During this time, Indianapolis’s private-sector civic contributions have remained robust or even increased. This is partly because the city has always relied more on the private sector than other cities have. As previously noted, the zoo, for example, is a private-sector nonprofit, not a government entity. And it is the largest zoo in the country to receive no dedicated tax support.26

But the business community has taken on an increasing and disproportionate leadership role in the past two decades. The Central Indiana Corporate Partnership (CICP), an organization founded in 1999 to represent the city’s top corporations and the state’s major universities, has essentially assumed responsibility for all non-transactional economic development around industry clusters, in not just the Indianapolis metro region but the entire state. It has also become the state’s leading think tank, such as with its Indiana GPS27 series of reports commissioned from the American Enterprise Institute and the Brookings Institution. The Greater Indianapolis Chamber of Commerce handles transactional economic development, marketing, economic development strategy, and talent attraction initiatives for the region and Indianapolis. It also executes various programs on the city’s behalf.

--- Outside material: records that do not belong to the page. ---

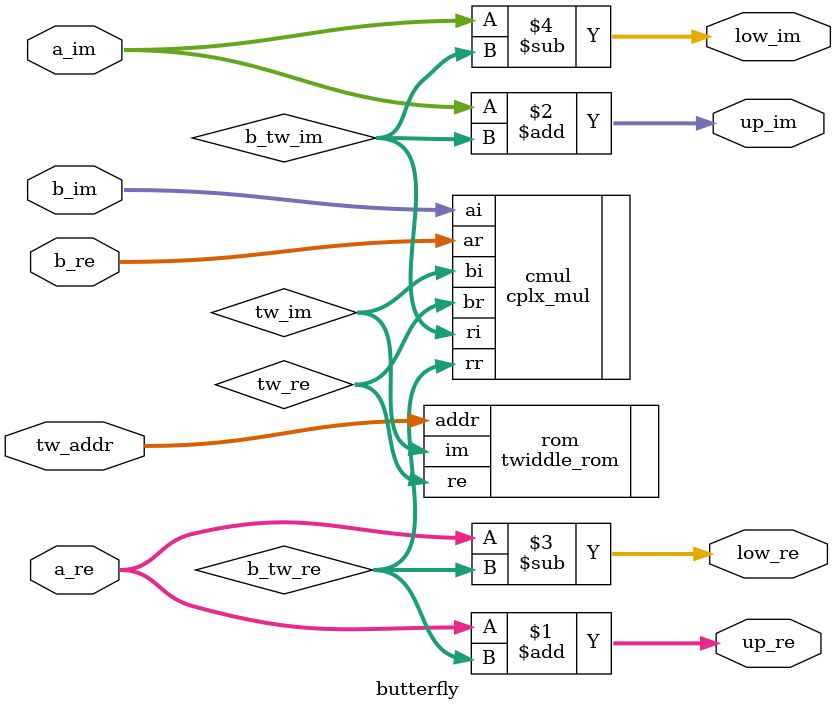
<source format=v>
`timescale 1ns/1ps
module butterfly
#(
    parameter AW = 32,
    parameter TW = 16
)
(
    input  signed [AW-1:0] a_re,
    input  signed [AW-1:0] a_im,
    input  signed [AW-1:0] b_re,
    input  signed [AW-1:0] b_im,
    input  [2:0] tw_addr, // selects W8^tw_addr
    output signed [AW-1:0] up_re,
    output signed [AW-1:0] up_im,
    output signed [AW-1:0] low_re,
    output signed [AW-1:0] low_im
);
    wire signed [TW-1:0] tw_re;
    wire signed [TW-1:0] tw_im;
    twiddle_rom #(.TW(TW)) rom (.addr(tw_addr), .re(tw_re), .im(tw_im));

    // multiply b by twiddle: b * W
    wire signed [AW-1:0] b_tw_re;
    wire signed [AW-1:0] b_tw_im;
    cplx_mul #(.AW(AW), .BW(TW)) cmul (
        .ar(b_re), .ai(b_im),
        .br(tw_re), .bi(tw_im),
        .rr(b_tw_re), .ri(b_tw_im)
    );

    // sums and diffs
    assign up_re  = a_re + b_tw_re;
    assign up_im  = a_im + b_tw_im;
    assign low_re = a_re - b_tw_re;
    assign low_im = a_im - b_tw_im;
endmodule

</source>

Consolidating banks, utilities, and other companies has meant that roles previously occupied by local corporate chieftains are now held by what are essentially branch managers of corporations based elsewhere. The business and community landscape is also much more complex and diverse than it was in the 1980s. CICP alone has 65 board members. Achieving civic consensus was always a complex task. It is even more so in this environment. The days when the proverbial five white guys and one black guy could get in a room and set a general direction that everyone else would develop, refine, and eventually buy into are over. Despite these complexities and the large scope of responsibility the Indianapolis regional business community has assumed, it continues to execute well on the community’s behalf.

Yet while the business community is a powerful economic development actor everywhere, in Indianapolis it is now functioning too much for government. The public-private balance has tipped significantly toward the private sector.

Has Indianapolis Peaked?

There is a widespread sense in Indianapolis that the city’s civic-change engine has lost a step and is no longer as ambitious as it once was. “What’s the next sports strategy?” is a question commonly posed. The loss of philanthropy as an enabler of transformational change, the tipping of the public-private balance too far toward the private sector, and a larger, more diverse, and more bureaucratic business community likely play a role in this.

Indianapolis remains a prosperous and growing city that is one of the best performers in the Midwest. Yet in a diverging world in which regions have been separating into winners and losers, Indianapolis needs to find a way to plant itself more firmly in the winner camp by becoming a bigger national, not just local and regional, destination.

Improving the appeal of cold weather cities remains outside its control. But Indianapolis can control finding a way to renew or reshape how civic change occurs by either strengthening government and restoring philanthropy as transformation enablers or changing its model entirely to become more explicitly private-sector centric, adjusting to a world in which government and philanthropy are no longer designed to be coequal players with the private sector. But whatever changes the city needs to make, it is fortunate to make them against the backdrop of a basically solid level of success. After 50 years of civic growth and change, Indianapolis remains and promises to stay a legitimately thriving major urban center in America.